In the Congolese rainforests, machete-wielding workers hew down trees for weeks at a time. They target seemingly unused public land at night with little interference. The workers slowly heat the chopped wood until all water and other matter are gone. The process is called “charcoal burning.” The resulting carbon material, or charcoal, burns hotter and smokes less than wood.
These charcoal burners’ efforts are consuming forests in parts of Africa. In many areas, the loss of rainforest is severe.
Uganda has been hit especially hard by charcoal burners. The country lost about 15% of its forest cover in about 15 years. “We are really concerned,” says Muhumuza.
Authorities are seeking solutions to the charcoal problem that don’t create greater hardship for people. One government agency wants a ban on gas taxes. Agency officials believe that if folks can afford to cook with gas, they may not depend so much on charcoal. Some Ugandan authorities are impounding charcoal trucks in hopes of discouraging charcoal burners.
Martin Mapenduzi has another idea.

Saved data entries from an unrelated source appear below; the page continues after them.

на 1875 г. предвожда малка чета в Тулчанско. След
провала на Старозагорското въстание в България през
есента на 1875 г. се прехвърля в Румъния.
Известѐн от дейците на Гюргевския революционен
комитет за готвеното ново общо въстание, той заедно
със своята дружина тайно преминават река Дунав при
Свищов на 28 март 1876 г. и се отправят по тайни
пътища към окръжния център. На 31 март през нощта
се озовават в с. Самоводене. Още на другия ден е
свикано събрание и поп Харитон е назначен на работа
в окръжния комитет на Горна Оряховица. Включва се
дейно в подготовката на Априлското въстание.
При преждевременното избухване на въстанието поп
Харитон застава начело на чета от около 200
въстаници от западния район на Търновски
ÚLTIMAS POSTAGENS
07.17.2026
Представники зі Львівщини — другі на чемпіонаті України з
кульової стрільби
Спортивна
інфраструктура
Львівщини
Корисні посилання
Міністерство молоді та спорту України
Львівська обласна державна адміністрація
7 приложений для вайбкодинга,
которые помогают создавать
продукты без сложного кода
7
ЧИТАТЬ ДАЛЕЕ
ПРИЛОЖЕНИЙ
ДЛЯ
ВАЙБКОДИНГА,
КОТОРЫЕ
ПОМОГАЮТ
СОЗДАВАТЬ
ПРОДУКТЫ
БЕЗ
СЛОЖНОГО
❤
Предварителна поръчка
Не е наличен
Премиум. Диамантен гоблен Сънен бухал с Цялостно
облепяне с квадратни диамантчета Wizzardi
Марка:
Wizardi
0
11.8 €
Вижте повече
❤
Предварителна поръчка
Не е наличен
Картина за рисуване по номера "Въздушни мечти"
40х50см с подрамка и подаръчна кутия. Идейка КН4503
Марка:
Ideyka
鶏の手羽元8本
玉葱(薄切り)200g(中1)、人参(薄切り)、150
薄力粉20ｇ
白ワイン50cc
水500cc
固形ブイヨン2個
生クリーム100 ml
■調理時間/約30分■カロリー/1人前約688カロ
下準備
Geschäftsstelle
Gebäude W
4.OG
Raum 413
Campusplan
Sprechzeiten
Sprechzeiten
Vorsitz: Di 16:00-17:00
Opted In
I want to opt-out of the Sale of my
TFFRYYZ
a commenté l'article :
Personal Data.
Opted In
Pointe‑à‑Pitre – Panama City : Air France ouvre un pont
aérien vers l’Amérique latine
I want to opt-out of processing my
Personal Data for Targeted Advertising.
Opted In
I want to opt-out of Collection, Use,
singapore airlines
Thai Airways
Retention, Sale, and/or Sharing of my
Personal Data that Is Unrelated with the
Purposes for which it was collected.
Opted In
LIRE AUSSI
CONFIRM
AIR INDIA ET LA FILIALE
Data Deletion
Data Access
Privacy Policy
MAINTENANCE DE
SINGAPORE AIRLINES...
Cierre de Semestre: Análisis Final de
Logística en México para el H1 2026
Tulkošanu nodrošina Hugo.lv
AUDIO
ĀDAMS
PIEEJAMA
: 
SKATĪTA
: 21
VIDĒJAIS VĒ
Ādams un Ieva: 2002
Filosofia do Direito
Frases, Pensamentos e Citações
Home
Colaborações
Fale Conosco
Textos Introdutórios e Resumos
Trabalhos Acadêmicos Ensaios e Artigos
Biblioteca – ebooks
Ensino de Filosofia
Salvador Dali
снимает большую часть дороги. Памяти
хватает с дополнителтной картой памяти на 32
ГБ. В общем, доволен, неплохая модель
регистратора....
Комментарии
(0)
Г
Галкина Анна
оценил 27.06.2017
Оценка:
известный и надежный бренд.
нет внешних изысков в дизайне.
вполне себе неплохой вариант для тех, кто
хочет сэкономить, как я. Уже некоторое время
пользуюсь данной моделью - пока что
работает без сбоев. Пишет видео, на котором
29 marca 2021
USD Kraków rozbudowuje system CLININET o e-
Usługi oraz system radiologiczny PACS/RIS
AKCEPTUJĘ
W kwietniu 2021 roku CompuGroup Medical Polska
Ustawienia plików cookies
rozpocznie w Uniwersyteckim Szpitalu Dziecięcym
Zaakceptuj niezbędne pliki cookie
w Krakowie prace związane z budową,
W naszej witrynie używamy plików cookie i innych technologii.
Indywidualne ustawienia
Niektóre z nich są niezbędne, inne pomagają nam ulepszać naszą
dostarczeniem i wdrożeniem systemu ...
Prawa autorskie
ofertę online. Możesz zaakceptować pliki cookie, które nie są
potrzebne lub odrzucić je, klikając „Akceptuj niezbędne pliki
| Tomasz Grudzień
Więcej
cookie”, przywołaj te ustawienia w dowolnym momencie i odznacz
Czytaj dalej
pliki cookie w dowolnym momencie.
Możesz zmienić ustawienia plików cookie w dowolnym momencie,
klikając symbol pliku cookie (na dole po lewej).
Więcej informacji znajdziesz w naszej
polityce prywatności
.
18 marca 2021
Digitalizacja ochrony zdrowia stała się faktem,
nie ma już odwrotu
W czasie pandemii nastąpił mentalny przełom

He organizes raids to arrest charcoal burners. “Illegal logging has gone down,” he says of the raids. “But the destruction of forests for charcoal burning is still high.”
Mapenduzi wants laws to restrict and punish charcoal burners. “We cannot succeed in running after them in the forest all the time,” he says.
This summer, Ethiopia’s prime minister led an effort to plant 350 million trees in one day across the drought-prone country. A similar greening initiative has been launched in Kenya.
But some conservationists say those tree restoration efforts alone may not be enough to save Africa’s forests.
Muhumuza, the activist, thinks the solution will require more than laws, new trees, or tax cuts. He wants a ban on the charcoal trade. “A total ban,” he says. “One hundred percent.”